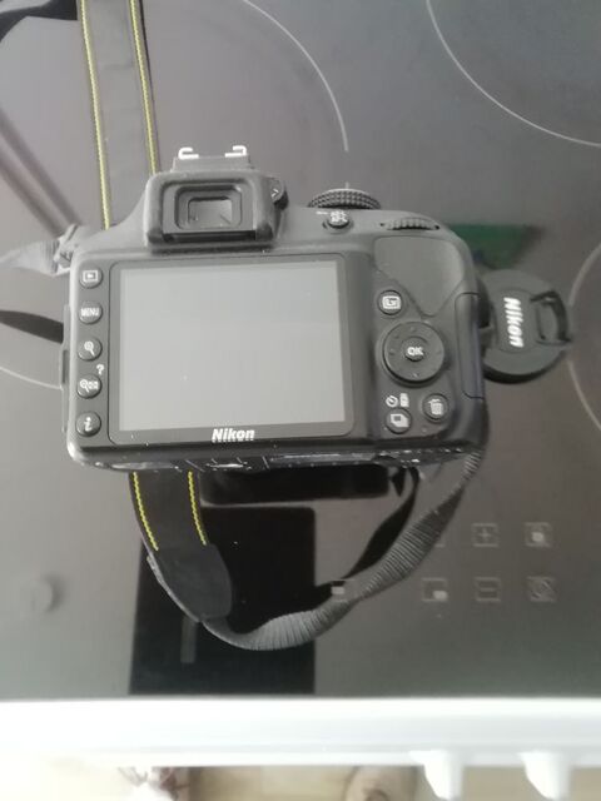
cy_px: 400
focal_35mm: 28
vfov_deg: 63.4
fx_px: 648
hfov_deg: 49.7
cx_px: 300
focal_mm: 2.4
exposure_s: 1/33.3
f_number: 2.4
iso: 400
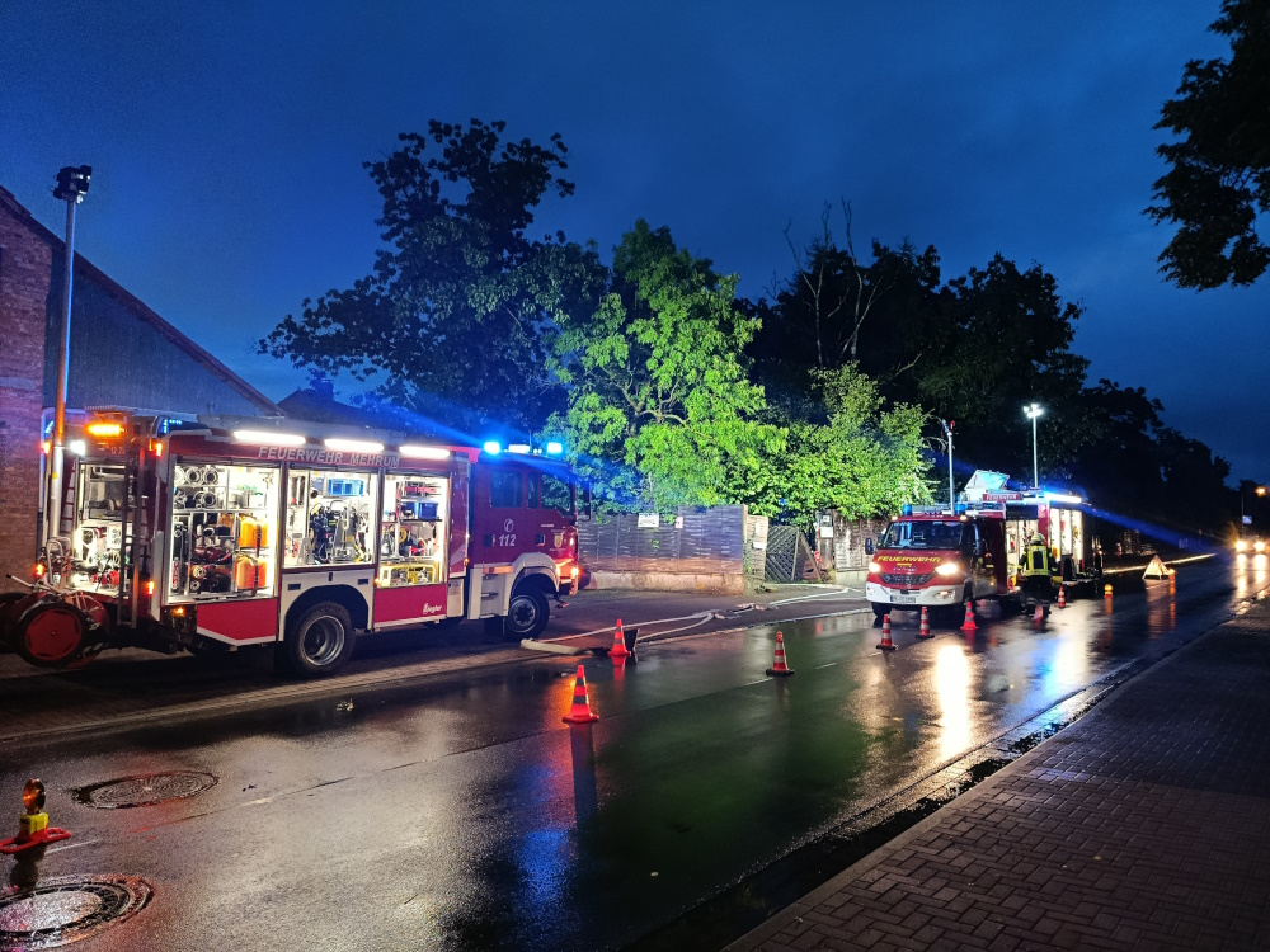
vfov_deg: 56.8
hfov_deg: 71.6
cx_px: 635
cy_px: 476
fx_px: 881
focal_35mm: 24
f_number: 1.7
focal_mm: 5.24
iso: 1711
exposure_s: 1/25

:: ABOUT THIS EXERCISE ::
I would like the lines from the one with "hfov_deg: 49.7" through the last line of the data above retyped exactly, with pictures left out, please.

:: ANSWER SPACE ::
hfov_deg: 49.7
cx_px: 300
focal_mm: 2.4
exposure_s: 1/33.3
f_number: 2.4
iso: 400
vfov_deg: 56.8
hfov_deg: 71.6
cx_px: 635
cy_px: 476
fx_px: 881
focal_35mm: 24
f_number: 1.7
focal_mm: 5.24
iso: 1711
exposure_s: 1/25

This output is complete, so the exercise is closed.